Across 233 studies initially identified, 20 were included in the analysis. These ranged from single-patient case reports to larger studies involving more than 100 participants, and included both children and adults with SMA types 1 to 3.
Fifteen of the included studies examined breathing disturbances during sleep. Across these studies, nocturnal hypoventilation was consistently reported in people with SMA, in some cases even without obvious low blood oxygen levels.
“These findings suggest that respiratory instability represents a key determinant of sleep disruption in SMA,” the researchers wrote, noting that this is consistent with previous studies showing high rates of breathing problems during sleep in both children and adults with the disease.
Seven studies using full polysomnography (overnight sleep testing) showed that sleep patterns are often altered in SMA. Common findings included less time spent in the deeper, more restorative stages of sleep, more time in lighter sleep, lower sleep efficiency, and, in some studies, more wake time after sleep onset. Together, these changes point to fragmented and less efficient sleep.
The researchers noted that these abnormalities “appear to be related to disease severity.”
Four studies examined sleep stability more closely using cyclic alternating pattern (CAP) analysis, a physiological measure of sleep stability. These studies found CAP changes suggesting impaired regulation of brief awakenings during sleep, meaning the brain may not properly maintain stable sleep. According to the researchers, this may reflect broader effects of SMN protein deficiency on the nervous system.
These abnormalities were detected even in patients whose standard sleep measures were only mildly altered, suggesting that CAP analysis may reveal subtle changes in brain function that routine sleep tests miss. Long-term NIV use only partly normalized these CAP changes.
Ten studies evaluating treatment effects showed that NIV consistently improved nighttime breathing, reducing breathing interruptions and improving overnight blood oxygen levels. Disease-modifying therapies Spinraza (nusinersen) and Zolgensma (onasemnogene abeparvovec-xioi) were also associated with improvements in some sleep measures, including oxygen saturation, a measure of how much oxygen is carried in the blood, and sleep efficiency.

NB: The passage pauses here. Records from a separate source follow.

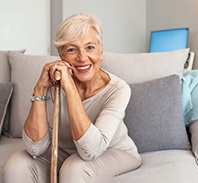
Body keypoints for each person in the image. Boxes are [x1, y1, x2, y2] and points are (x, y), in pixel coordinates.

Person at [4, 13, 142, 183]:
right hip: (65, 151)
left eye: (90, 47)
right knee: (16, 165)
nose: (82, 57)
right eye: (71, 49)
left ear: (101, 51)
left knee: (74, 168)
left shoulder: (118, 89)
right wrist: (40, 89)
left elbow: (90, 151)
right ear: (61, 55)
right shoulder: (52, 84)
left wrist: (70, 88)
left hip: (114, 152)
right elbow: (35, 148)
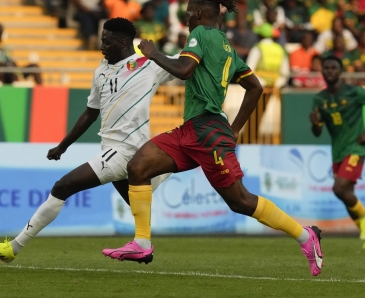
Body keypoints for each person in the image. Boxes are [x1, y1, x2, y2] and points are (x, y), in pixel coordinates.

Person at [102, 0, 324, 277]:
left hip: (208, 132)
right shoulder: (227, 46)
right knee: (138, 167)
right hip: (192, 130)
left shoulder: (200, 34)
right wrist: (236, 127)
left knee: (240, 201)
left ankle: (306, 236)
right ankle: (142, 243)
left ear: (197, 13)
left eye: (187, 11)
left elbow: (184, 70)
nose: (185, 15)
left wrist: (153, 53)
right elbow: (254, 87)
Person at [0, 17, 176, 263]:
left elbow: (185, 65)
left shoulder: (147, 65)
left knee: (63, 186)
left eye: (106, 42)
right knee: (133, 197)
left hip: (126, 151)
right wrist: (63, 145)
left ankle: (14, 248)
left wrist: (168, 51)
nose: (101, 46)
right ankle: (162, 177)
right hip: (112, 149)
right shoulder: (101, 71)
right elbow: (90, 113)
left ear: (122, 41)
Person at [309, 55, 365, 249]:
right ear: (322, 72)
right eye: (326, 68)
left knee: (339, 188)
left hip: (356, 147)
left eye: (334, 68)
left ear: (340, 71)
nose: (330, 71)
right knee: (345, 193)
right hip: (338, 151)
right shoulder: (320, 98)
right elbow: (317, 132)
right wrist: (315, 123)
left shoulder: (355, 92)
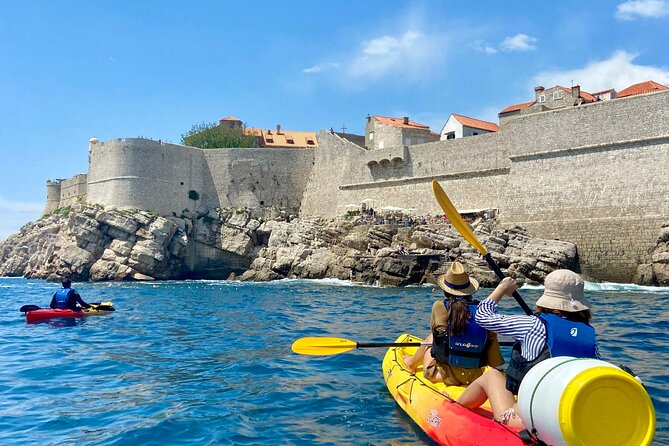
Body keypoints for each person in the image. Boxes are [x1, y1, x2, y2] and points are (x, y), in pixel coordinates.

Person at [456, 269, 598, 428]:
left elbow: (482, 317)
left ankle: (453, 408)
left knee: (493, 375)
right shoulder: (589, 334)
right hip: (571, 411)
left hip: (537, 418)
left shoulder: (533, 325)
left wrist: (502, 288)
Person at [403, 262, 504, 386]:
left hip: (443, 376)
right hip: (474, 376)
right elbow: (492, 346)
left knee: (432, 337)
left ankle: (411, 363)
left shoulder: (439, 306)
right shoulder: (484, 311)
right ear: (470, 291)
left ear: (446, 290)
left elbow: (437, 337)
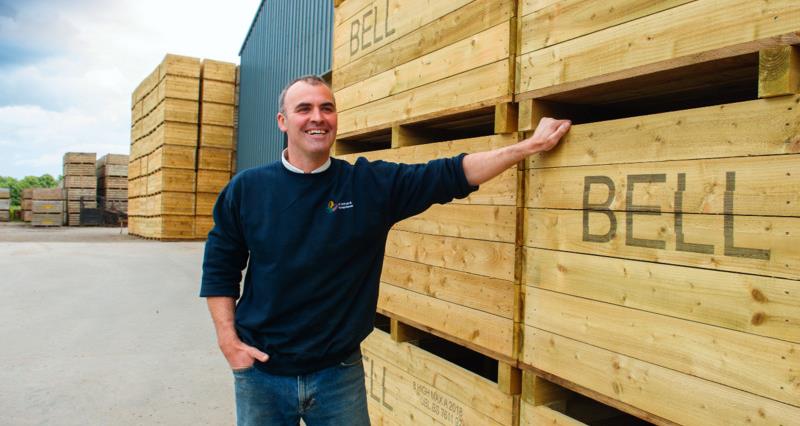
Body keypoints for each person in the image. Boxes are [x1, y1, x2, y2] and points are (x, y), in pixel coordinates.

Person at [200, 75, 570, 426]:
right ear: (283, 121)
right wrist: (229, 342)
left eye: (327, 108)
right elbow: (220, 267)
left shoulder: (368, 185)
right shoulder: (248, 189)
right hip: (263, 374)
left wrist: (529, 146)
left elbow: (451, 174)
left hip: (337, 375)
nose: (317, 117)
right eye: (304, 109)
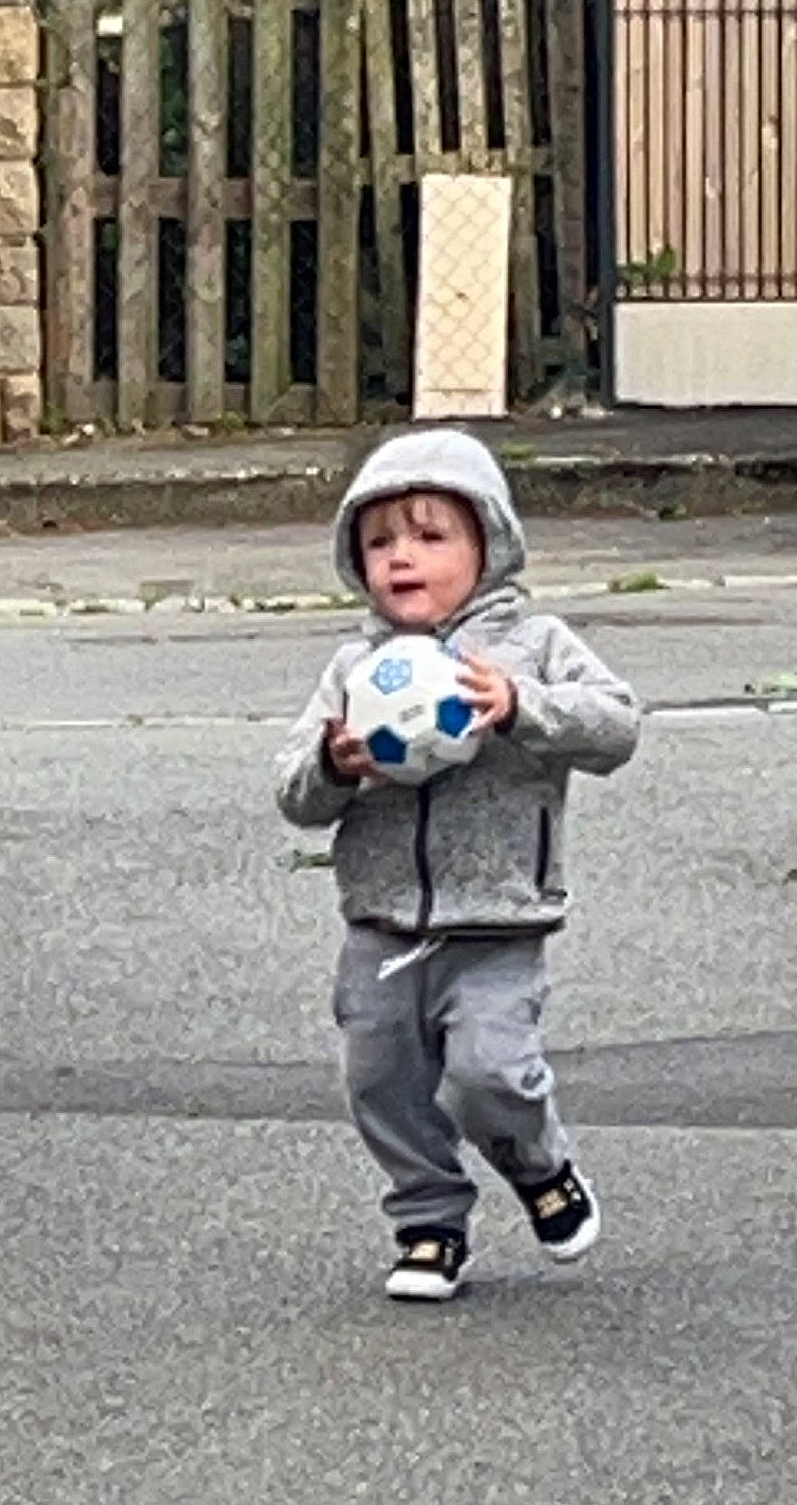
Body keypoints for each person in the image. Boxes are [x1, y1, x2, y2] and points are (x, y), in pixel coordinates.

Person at [274, 429, 641, 1302]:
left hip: (498, 917)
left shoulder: (536, 646)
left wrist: (521, 707)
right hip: (381, 923)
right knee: (379, 1083)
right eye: (379, 541)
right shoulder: (353, 669)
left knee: (487, 1074)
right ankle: (428, 1220)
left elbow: (616, 727)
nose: (402, 557)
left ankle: (539, 1165)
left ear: (489, 545)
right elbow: (293, 791)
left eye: (430, 535)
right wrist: (334, 765)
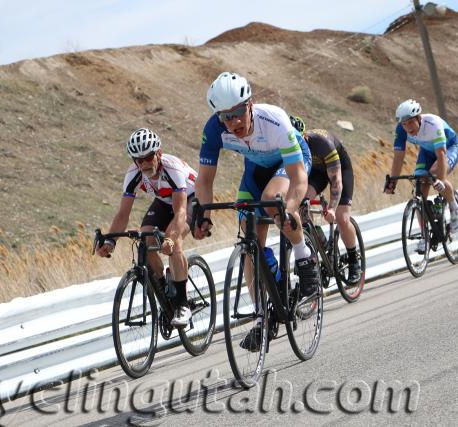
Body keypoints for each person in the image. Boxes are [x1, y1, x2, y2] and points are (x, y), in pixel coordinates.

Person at [194, 71, 320, 350]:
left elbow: (299, 179)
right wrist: (204, 214)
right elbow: (204, 180)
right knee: (248, 240)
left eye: (238, 112)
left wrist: (288, 209)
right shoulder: (214, 129)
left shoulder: (274, 120)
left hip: (290, 164)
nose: (234, 121)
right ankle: (264, 316)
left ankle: (304, 257)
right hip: (255, 171)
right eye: (226, 116)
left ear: (250, 104)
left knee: (273, 199)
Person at [95, 128, 197, 327]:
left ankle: (182, 304)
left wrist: (170, 238)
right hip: (164, 200)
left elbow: (180, 212)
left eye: (148, 157)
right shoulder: (134, 174)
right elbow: (123, 213)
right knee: (146, 239)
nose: (143, 163)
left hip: (191, 199)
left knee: (173, 243)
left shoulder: (172, 168)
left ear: (158, 153)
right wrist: (110, 240)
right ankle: (165, 296)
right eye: (138, 160)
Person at [289, 116, 361, 284]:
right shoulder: (290, 149)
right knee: (300, 204)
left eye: (299, 142)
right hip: (318, 173)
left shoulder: (321, 143)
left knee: (342, 219)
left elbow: (336, 181)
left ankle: (354, 261)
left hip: (340, 169)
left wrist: (332, 208)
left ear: (304, 136)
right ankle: (318, 240)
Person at [384, 99, 458, 252]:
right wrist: (392, 181)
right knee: (420, 189)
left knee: (434, 174)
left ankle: (454, 208)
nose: (408, 127)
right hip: (427, 152)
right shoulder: (401, 129)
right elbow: (399, 156)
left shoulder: (433, 124)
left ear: (419, 118)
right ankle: (424, 235)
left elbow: (441, 155)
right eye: (404, 124)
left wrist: (440, 180)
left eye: (410, 122)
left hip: (449, 148)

Even so, smaller sleep-related breathing problems often persisted despite treatment, suggesting that current therapies may not fully resolve sleep disturbances in SMA.
The findings show sleep disturbances are a “critical but often underrecognized” part of the disease, the researchers wrote.
Because sleep impairment has broader clinical implications, the “routine and systematic incorporation of polysomnography into SMA clinical care is strongly recommended, not only to guide the initiation of NIV but also to monitor the broader impact of DMTs on sleep and respiratory function,” they said.
A “multidisciplinary approach” integrating sleep medicine, neurology, respiratory care, and psychological support “is essential to optimize patient outcomes” in SMA, the researchers wrote.